◆ **Instructions for the task**
Give back exactly the lines from the start of the entries below to the line holding "Blazor CRUD is", that line included, and leave every picture out.

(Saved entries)
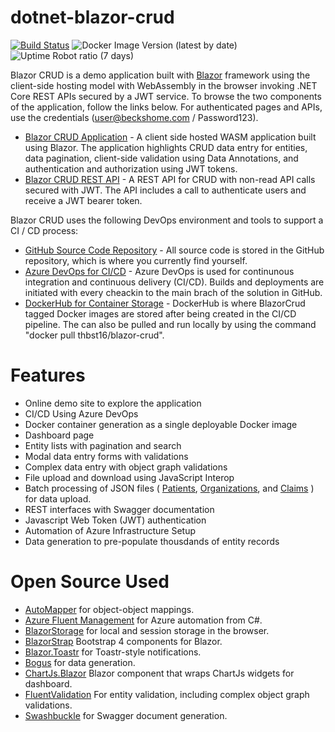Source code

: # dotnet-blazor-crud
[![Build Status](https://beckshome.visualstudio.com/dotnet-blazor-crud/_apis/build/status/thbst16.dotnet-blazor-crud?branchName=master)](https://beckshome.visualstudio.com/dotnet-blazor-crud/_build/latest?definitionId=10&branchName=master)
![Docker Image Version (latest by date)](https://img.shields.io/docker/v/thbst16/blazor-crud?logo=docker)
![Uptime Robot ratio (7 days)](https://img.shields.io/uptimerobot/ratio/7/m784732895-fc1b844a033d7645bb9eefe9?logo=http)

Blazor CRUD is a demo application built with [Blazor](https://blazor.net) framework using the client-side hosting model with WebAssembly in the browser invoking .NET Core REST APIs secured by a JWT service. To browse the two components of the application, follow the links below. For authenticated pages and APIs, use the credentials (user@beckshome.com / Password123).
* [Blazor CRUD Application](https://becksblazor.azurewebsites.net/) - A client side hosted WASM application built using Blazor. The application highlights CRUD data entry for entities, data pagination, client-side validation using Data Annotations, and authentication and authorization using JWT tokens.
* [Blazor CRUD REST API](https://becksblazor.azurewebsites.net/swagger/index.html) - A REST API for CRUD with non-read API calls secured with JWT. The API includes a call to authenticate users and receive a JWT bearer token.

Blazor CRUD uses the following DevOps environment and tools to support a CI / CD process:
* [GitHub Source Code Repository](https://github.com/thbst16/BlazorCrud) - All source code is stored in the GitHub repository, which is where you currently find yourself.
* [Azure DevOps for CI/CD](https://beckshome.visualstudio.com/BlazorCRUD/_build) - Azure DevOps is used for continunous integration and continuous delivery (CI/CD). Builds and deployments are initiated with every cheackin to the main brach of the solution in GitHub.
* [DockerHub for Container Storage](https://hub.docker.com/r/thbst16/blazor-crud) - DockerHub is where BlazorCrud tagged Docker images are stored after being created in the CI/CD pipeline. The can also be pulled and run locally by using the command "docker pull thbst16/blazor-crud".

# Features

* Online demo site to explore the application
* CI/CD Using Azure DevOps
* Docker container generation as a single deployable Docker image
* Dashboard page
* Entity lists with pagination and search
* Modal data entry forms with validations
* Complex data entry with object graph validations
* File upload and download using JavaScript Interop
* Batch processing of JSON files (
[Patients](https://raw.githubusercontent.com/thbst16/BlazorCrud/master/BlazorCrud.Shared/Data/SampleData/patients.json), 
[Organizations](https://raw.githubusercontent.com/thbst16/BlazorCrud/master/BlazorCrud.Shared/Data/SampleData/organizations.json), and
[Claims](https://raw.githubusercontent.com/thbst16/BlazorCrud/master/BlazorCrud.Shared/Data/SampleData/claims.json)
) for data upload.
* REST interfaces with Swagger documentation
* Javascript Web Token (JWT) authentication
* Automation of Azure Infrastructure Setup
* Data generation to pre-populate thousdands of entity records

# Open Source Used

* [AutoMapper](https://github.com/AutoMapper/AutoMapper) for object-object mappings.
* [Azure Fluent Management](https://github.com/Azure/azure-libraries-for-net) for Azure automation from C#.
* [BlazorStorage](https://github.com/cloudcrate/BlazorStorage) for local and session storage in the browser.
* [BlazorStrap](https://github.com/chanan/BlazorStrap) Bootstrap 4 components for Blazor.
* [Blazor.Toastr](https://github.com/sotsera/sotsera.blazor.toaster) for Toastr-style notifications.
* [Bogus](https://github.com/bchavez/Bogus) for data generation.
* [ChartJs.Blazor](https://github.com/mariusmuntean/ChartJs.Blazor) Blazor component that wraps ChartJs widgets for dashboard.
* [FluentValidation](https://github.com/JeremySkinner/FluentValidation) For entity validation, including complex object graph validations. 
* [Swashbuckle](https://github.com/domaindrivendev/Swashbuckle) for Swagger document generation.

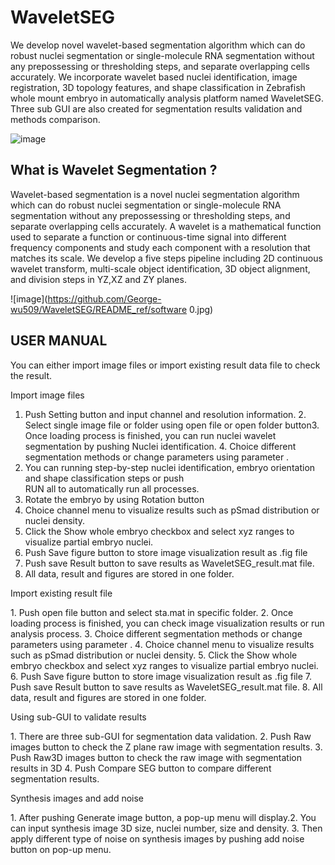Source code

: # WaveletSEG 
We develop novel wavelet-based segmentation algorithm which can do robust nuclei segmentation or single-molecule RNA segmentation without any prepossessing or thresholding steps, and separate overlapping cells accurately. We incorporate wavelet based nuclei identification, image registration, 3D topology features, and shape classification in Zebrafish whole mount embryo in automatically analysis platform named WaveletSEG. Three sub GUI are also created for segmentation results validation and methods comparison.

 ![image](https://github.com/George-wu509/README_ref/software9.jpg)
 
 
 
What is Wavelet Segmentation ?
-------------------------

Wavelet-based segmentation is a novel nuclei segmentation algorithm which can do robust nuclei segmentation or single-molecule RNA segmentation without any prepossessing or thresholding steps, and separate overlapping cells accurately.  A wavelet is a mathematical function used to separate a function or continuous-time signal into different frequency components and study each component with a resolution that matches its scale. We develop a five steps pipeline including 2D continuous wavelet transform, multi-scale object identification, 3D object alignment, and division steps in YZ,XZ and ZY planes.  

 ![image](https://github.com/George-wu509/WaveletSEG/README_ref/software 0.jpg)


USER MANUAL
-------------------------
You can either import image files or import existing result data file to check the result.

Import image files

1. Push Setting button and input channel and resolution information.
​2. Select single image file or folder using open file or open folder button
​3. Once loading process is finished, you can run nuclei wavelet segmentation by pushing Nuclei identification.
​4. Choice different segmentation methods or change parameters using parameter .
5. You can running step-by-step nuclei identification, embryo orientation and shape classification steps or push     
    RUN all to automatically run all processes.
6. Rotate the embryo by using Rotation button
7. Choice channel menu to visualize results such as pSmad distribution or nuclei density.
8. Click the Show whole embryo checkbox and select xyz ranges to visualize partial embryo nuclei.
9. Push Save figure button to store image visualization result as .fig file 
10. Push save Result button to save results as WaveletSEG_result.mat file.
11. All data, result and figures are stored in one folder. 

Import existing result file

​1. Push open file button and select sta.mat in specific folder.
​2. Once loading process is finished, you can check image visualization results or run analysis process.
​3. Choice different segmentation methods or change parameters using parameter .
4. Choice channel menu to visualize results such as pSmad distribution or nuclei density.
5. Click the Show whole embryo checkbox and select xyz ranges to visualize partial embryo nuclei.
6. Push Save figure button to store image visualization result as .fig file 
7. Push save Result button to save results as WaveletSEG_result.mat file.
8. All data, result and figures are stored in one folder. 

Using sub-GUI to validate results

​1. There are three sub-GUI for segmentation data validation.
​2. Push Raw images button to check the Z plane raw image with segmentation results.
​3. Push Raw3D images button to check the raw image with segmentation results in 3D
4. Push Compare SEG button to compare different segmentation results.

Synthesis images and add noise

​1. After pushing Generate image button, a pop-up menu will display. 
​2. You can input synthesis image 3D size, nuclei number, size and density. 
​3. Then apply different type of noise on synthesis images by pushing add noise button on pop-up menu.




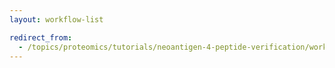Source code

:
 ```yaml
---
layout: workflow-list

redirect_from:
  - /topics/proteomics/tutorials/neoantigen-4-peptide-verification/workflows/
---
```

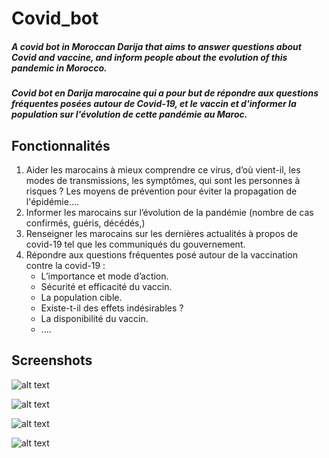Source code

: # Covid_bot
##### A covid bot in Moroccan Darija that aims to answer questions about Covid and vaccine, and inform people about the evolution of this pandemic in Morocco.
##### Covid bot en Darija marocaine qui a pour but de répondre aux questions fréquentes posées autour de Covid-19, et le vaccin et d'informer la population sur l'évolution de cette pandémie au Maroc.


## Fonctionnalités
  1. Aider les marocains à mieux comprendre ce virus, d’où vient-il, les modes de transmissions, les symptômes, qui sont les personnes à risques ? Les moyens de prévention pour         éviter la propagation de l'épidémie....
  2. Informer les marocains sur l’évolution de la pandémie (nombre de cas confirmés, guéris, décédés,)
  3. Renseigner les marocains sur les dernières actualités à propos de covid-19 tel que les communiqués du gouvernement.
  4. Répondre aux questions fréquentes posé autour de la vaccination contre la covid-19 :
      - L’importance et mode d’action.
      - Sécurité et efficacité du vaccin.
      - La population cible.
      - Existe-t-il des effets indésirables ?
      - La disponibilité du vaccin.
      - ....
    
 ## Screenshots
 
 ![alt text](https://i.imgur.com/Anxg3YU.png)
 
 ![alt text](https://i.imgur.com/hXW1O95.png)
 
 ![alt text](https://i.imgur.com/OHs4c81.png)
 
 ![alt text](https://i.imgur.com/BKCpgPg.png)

◆ **Task result**
Source code

: # dotnet-blazor-crud
[![Build Status](https://beckshome.visualstudio.com/dotnet-blazor-crud/_apis/build/status/thbst16.dotnet-blazor-crud?branchName=master)](https://beckshome.visualstudio.com/dotnet-blazor-crud/_build/latest?definitionId=10&branchName=master)
![Docker Image Version (latest by date)](https://img.shields.io/docker/v/thbst16/blazor-crud?logo=docker)
![Uptime Robot ratio (7 days)](https://img.shields.io/uptimerobot/ratio/7/m784732895-fc1b844a033d7645bb9eefe9?logo=http)

Blazor CRUD is a demo application built with [Blazor](https://blazor.net) framework using the client-side hosting model with WebAssembly in the browser invoking .NET Core REST APIs secured by a JWT service. To browse the two components of the application, follow the links below. For authenticated pages and APIs, use the credentials (user@beckshome.com / Password123).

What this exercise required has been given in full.